## Problem details
Quote the items word for word, from the line containing "Which category has" through the end of the items, leaving out the pictures.

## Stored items
Content starts
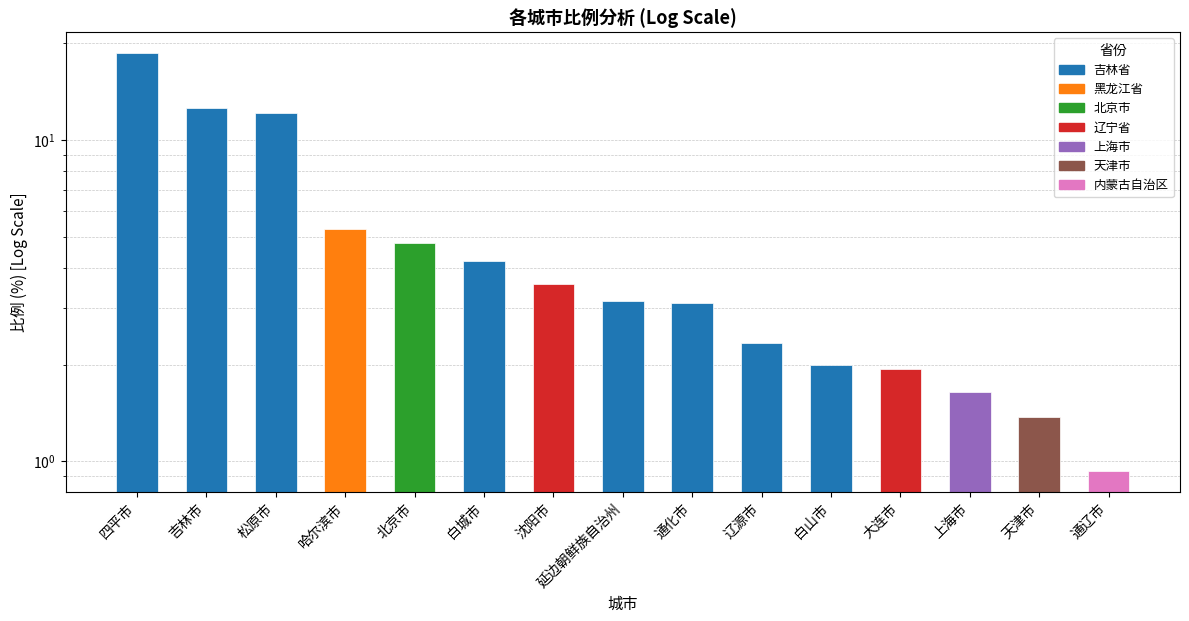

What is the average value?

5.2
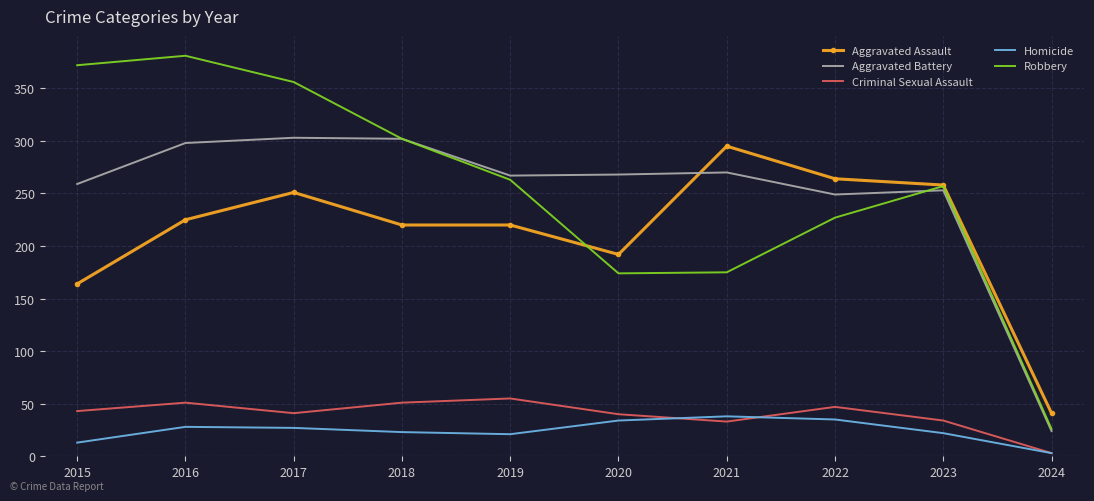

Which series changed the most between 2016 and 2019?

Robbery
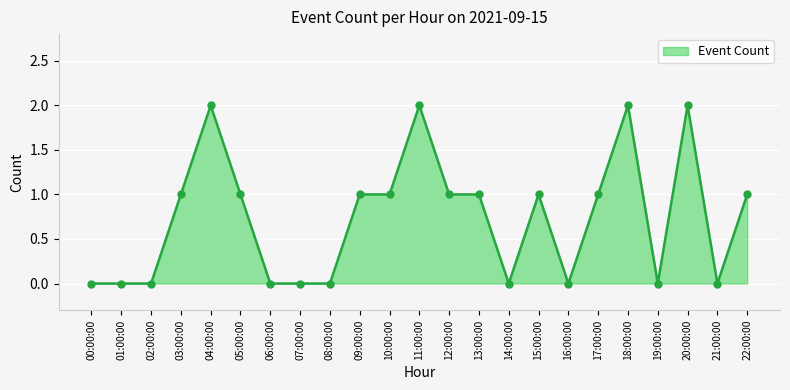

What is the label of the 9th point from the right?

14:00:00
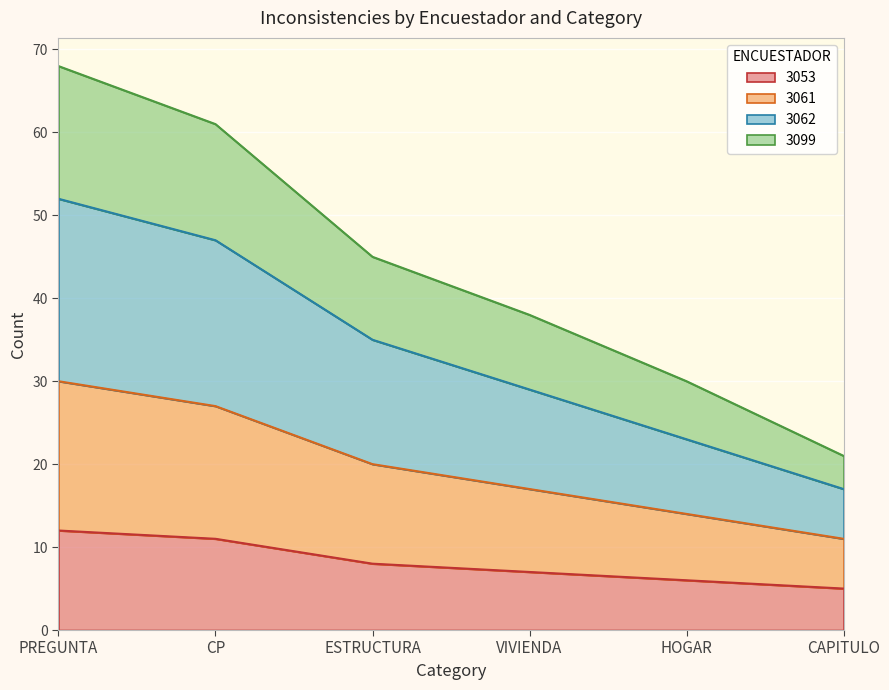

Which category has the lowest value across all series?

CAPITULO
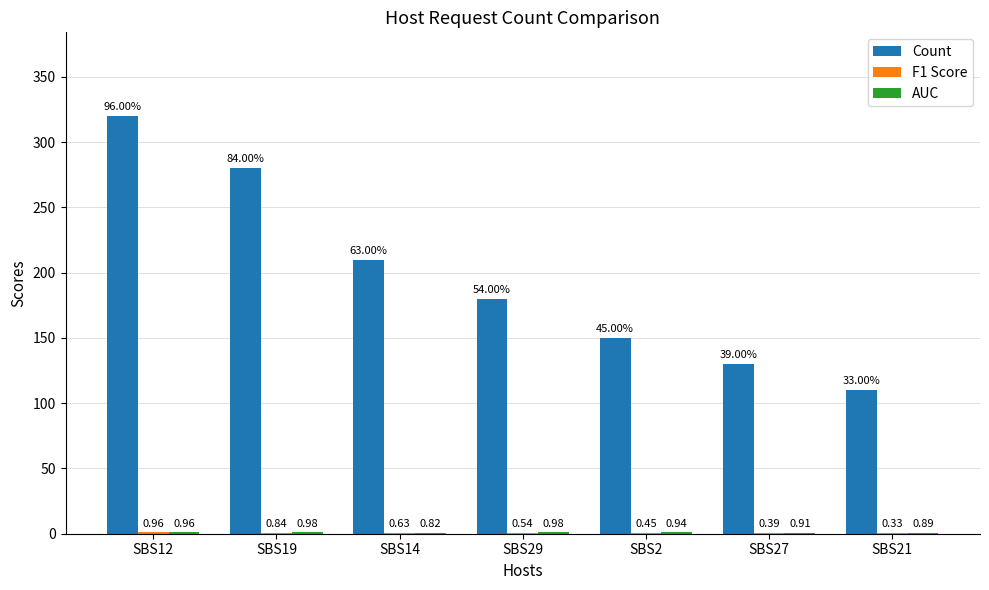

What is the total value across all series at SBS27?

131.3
Content ends
## Answer for the task
Which category has the lowest value across all series?

CAPITULO

What is the total value across all series at SBS27?

131.3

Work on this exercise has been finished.